*WORK TO BE COMPLETED*:
Convert the data into a JSON list of strings with one string per line, leaving out blank lines. Start at the first line of the data and stop after the line containing "8: (197, 414)", including both of those lines.

*INPUT*:
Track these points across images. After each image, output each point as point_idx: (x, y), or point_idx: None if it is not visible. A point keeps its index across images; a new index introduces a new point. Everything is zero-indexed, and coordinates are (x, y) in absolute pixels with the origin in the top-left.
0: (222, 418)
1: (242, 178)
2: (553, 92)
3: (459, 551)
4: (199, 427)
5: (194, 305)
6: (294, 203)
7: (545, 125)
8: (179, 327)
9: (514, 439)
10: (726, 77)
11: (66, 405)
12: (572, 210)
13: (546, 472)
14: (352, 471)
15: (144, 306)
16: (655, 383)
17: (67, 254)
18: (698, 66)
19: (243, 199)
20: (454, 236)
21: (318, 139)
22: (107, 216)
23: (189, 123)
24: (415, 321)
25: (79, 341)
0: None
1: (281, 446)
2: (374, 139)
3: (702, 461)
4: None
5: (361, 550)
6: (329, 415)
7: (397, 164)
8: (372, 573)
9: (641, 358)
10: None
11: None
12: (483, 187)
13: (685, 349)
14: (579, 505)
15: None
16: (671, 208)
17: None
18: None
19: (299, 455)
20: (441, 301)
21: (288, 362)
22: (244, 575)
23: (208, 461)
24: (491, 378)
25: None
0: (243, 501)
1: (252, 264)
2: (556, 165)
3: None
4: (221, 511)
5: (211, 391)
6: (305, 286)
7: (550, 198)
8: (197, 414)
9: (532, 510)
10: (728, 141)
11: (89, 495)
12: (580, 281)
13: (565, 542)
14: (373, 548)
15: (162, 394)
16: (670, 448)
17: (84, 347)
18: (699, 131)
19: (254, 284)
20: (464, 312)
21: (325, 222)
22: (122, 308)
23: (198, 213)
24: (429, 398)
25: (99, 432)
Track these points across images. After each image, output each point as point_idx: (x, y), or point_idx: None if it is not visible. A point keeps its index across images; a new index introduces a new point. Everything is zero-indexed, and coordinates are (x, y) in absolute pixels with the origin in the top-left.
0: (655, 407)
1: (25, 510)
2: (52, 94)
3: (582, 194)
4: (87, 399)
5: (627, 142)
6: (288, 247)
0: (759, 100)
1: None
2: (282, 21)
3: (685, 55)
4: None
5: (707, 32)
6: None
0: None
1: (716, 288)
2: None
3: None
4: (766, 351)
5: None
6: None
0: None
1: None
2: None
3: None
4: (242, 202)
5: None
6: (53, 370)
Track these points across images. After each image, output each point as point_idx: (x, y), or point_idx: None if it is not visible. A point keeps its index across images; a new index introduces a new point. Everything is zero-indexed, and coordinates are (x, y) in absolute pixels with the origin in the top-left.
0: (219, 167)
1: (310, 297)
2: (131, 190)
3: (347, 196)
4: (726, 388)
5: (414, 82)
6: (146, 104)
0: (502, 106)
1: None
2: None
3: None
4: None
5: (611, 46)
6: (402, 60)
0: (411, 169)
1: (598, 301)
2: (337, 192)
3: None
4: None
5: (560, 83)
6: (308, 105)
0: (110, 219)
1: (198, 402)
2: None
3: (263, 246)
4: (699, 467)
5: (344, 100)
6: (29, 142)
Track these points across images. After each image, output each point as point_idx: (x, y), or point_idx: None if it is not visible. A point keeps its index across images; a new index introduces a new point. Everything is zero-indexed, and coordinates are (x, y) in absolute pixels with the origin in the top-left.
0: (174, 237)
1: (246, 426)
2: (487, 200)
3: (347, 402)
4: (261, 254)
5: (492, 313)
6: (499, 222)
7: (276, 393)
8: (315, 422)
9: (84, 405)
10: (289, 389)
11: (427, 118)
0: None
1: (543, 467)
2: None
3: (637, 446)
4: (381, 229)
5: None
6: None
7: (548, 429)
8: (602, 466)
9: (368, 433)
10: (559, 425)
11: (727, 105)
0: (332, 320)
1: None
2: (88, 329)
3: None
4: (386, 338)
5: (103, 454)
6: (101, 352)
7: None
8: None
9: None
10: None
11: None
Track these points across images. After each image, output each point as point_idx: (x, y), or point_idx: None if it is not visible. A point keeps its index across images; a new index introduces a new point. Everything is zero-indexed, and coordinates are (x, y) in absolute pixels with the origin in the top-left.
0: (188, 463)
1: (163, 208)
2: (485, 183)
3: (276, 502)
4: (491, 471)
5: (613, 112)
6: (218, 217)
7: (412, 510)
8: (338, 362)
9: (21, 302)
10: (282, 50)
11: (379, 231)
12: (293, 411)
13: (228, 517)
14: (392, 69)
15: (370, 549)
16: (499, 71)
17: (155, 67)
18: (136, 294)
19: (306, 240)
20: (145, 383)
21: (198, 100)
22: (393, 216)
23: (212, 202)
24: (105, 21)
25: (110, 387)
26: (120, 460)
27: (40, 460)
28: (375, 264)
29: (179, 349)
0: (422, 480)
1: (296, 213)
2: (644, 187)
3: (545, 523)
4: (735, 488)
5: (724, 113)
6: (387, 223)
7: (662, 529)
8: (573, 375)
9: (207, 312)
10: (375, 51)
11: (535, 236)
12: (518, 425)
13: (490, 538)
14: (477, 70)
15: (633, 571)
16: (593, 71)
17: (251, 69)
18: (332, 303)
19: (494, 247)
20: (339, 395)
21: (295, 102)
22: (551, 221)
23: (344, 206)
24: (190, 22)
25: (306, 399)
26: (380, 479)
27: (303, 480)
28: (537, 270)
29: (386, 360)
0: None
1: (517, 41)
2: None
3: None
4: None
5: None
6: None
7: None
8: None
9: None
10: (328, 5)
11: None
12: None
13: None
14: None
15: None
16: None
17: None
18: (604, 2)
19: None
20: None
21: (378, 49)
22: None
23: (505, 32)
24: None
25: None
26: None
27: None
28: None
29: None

*RESPONSE BELOW*:
[
  "Track these points across images. After each image, output each point as point_idx: (x, y), or point_idx: None if it is not visible. A point keeps its index across images; a new index introduces a new point. Everything is zero-indexed, and coordinates are (x, y) in absolute pixels with the origin in the top-left.",
  "0: (222, 418)",
  "1: (242, 178)",
  "2: (553, 92)",
  "3: (459, 551)",
  "4: (199, 427)",
  "5: (194, 305)",
  "6: (294, 203)",
  "7: (545, 125)",
  "8: (179, 327)",
  "9: (514, 439)",
  "10: (726, 77)",
  "11: (66, 405)",
  "12: (572, 210)",
  "13: (546, 472)",
  "14: (352, 471)",
  "15: (144, 306)",
  "16: (655, 383)",
  "17: (67, 254)",
  "18: (698, 66)",
  "19: (243, 199)",
  "20: (454, 236)",
  "21: (318, 139)",
  "22: (107, 216)",
  "23: (189, 123)",
  "24: (415, 321)",
  "25: (79, 341)",
  "0: None",
  "1: (281, 446)",
  "2: (374, 139)",
  "3: (702, 461)",
  "4: None",
  "5: (361, 550)",
  "6: (329, 415)",
  "7: (397, 164)",
  "8: (372, 573)",
  "9: (641, 358)",
  "10: None",
  "11: None",
  "12: (483, 187)",
  "13: (685, 349)",
  "14: (579, 505)",
  "15: None",
  "16: (671, 208)",
  "17: None",
  "18: None",
  "19: (299, 455)",
  "20: (441, 301)",
  "21: (288, 362)",
  "22: (244, 575)",
  "23: (208, 461)",
  "24: (491, 378)",
  "25: None",
  "0: (243, 501)",
  "1: (252, 264)",
  "2: (556, 165)",
  "3: None",
  "4: (221, 511)",
  "5: (211, 391)",
  "6: (305, 286)",
  "7: (550, 198)",
  "8: (197, 414)"
]